INFORMATION SUPPLIED:
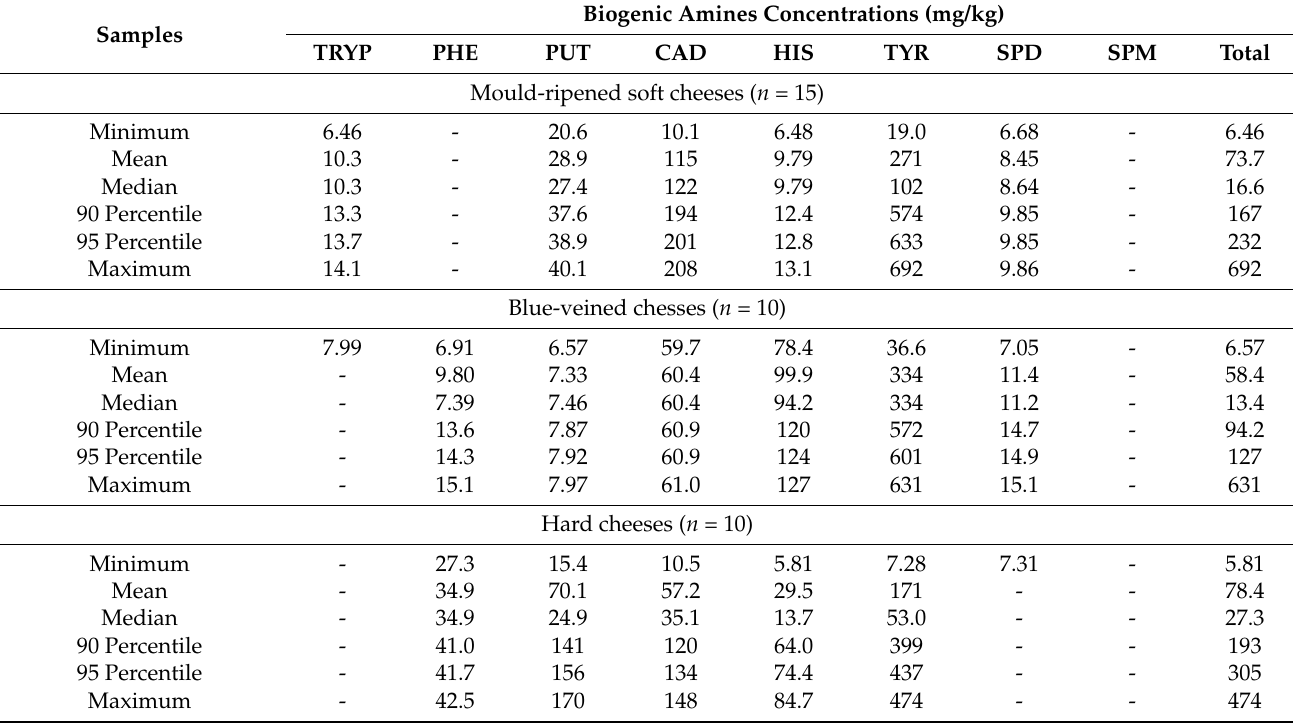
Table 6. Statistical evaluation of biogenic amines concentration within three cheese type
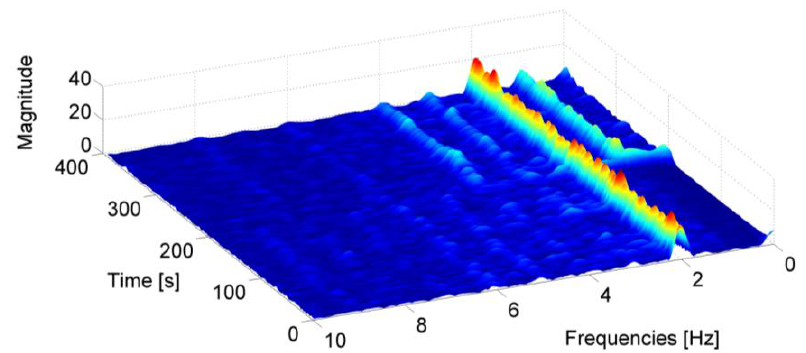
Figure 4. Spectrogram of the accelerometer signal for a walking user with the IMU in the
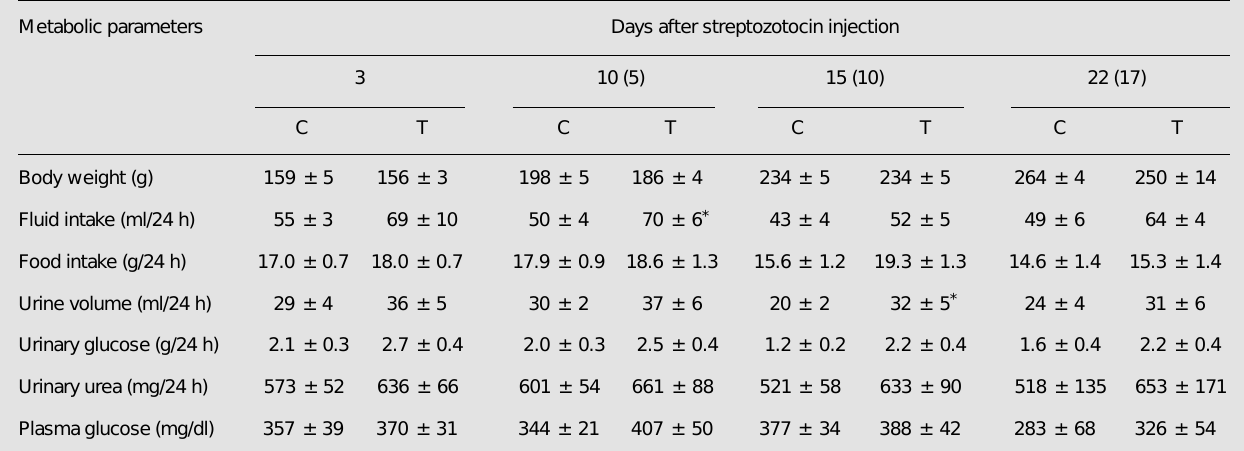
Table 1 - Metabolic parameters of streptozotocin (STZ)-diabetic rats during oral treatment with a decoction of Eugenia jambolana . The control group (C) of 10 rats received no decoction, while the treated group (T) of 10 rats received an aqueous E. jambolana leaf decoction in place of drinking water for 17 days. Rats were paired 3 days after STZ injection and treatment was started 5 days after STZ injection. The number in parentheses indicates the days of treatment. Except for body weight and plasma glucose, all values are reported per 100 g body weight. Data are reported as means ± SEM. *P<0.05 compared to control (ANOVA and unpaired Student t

EXERCISE DESCRIPTION: Among the lines above, find those holding the word "Table" and state how many there are, number only.

SOLUTION TO THIS TASK: 2